Depth-dependent fluorescence quenching by lipid-attached quenchers is an important tool for determining the penetration of proteins and peptides into lipid bilayers. Extracting quantitative information and accurate calculations of the depth of the fluorophore is complicated by (1) lack of reliable experimental data for penetration depths of the quenchers and (2) thermal disorder resulting in broad distributions of the transverse positions of both quenchers and fluorophores. First, we validate and refine a general approach of Distribution Analysis (DA) to determining the depth location of a model fluorescent probe in POPC bilayer using molecular dynamics (MD) simulations. MD simulated depth-dependent quenching profiles of the probe estimated by treating carbon atoms of the lipid acyl chain as pseudo-quenchers were well characterized by a Gaussian function of depth, being in agreement with the main principle of DA. The transverse distribution of the probe estimated from these simulated quenching experiments corresponded well to the underlying molecular distribution of the probe.
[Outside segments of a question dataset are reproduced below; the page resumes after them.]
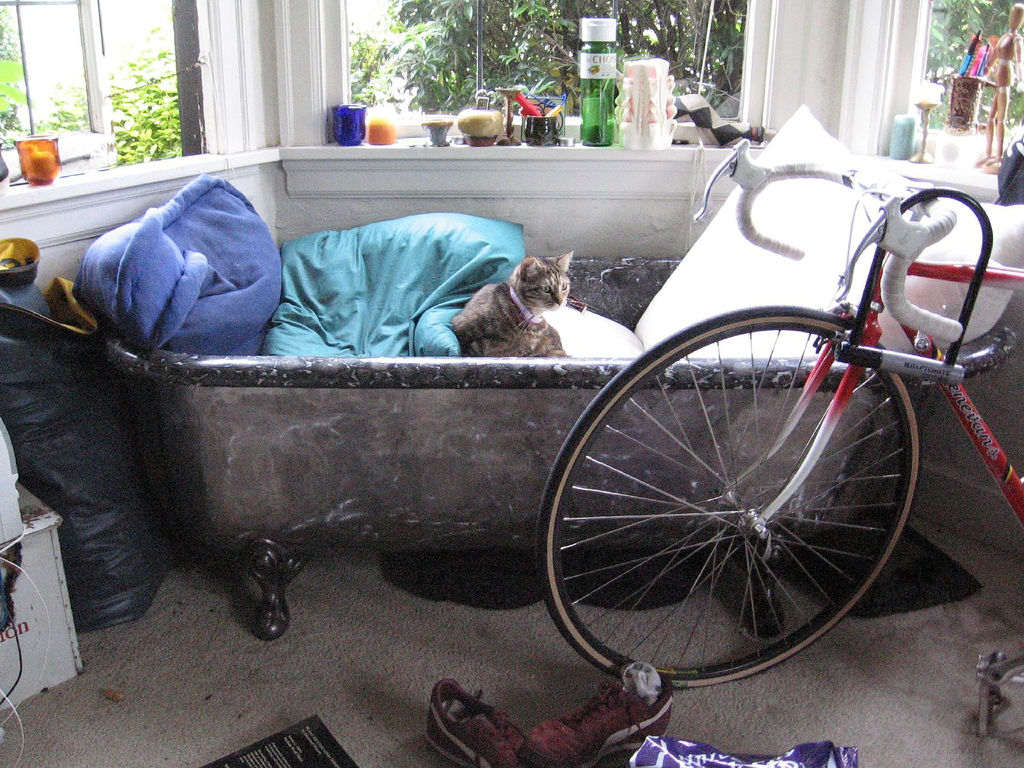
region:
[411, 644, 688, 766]
The mans shoes on the ground.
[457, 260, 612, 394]
The tan cat.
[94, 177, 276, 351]
The blue pillow in the tub.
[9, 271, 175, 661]
The large bag on the left.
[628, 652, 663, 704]
The sock in the shoe.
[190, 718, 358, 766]
The black book on the floor.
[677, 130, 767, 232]
brakes on the bike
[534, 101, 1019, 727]
a red road bike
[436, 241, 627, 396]
a cat laying in a tub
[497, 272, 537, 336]
a purple collar on the cat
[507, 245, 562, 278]
ear of the cat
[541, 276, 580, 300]
eyes of the cat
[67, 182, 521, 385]
blue pillows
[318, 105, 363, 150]
object on the windowsill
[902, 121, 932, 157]
object on the windowsill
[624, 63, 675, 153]
object on the windowsill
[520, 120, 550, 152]
object on the windowsill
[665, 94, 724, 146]
object on the windowsill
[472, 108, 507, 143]
object on the windowsill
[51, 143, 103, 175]
object on the windowsill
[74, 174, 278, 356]
the pillow is blue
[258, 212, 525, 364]
the pillow is aqua blue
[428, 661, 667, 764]
the shoes are maroon and white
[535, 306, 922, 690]
the tire is large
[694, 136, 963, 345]
the handlebars are white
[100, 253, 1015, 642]
the claw tub is gray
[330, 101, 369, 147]
the cup is blue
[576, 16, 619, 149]
the bottle is green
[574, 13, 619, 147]
the white cap on the green bottle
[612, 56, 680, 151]
the decorative candle is large and white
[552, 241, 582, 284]
ear of the cat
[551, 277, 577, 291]
eye of the cat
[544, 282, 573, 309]
nose of the cat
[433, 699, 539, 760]
shoe on the floor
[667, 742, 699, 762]
shoe on the floor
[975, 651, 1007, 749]
shoe on the floor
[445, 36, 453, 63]
A leaf on a stem.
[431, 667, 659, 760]
a pair of maroon and white tennis shoes on floor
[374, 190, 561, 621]
cat sitting in claw foot tub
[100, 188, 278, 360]
blue pillow inside the claw foot tub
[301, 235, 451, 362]
teal colored pillow in claw foot tub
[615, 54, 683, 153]
large white and pink candle in windowsill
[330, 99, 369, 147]
royal blue candle holder on windowsill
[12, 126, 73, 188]
orange candle holder on windowsill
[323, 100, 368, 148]
nick knack on the window sill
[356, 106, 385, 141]
nick knack on the window sill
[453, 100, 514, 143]
nick knack on the window sill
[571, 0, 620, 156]
nick knack on the window sill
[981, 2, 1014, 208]
nick knack on the window sill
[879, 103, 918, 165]
nick knack on the window sill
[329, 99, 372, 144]
the cup is made of blue glass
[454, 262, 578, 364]
a cat is on the tub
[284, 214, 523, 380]
the cushion is on the tub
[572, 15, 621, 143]
the bottle is green in color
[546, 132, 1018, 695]
a bicycle is in the room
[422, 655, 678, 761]
shoes are on the floor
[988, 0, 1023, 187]
a wood figure is on the window sill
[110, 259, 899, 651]
a tub is in the room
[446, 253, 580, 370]
the cat is grey in color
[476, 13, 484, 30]
green leaves on the treegreen leaves on the tree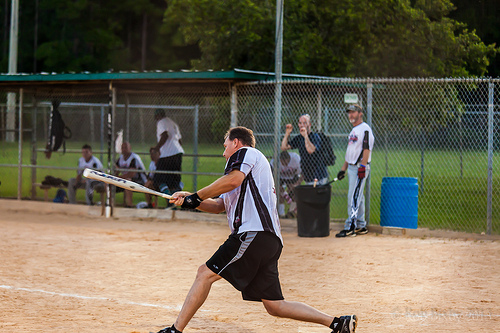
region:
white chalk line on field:
[2, 275, 190, 317]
Second, the depth of Tempo-PC and a series of Doxyl-labeled lipids (n-Doxyl-PC), in which a spin moiety was covalently attached either to a headgroup or to n-th carbon atoms of the stearoyl chain of the host lipid (where n = 5, 7, 10, 12, and 14), was refined using MD simulation. The results of simulations were experimentally validated using quenching of a lipid-attached probe. We further improved the precision of depth determination by applying a new protocol based on a difference of steady-state and time-resolved quenching. The resulting static quenching profiles are less susceptible to broadening caused by diffusion occurring during excited-state lifetime. Finally, we illustrate the application of this methodology by determining membrane penetration of a series of site selectively-labeled mutants of diphtheria toxin T-domain. NIH-GM069783.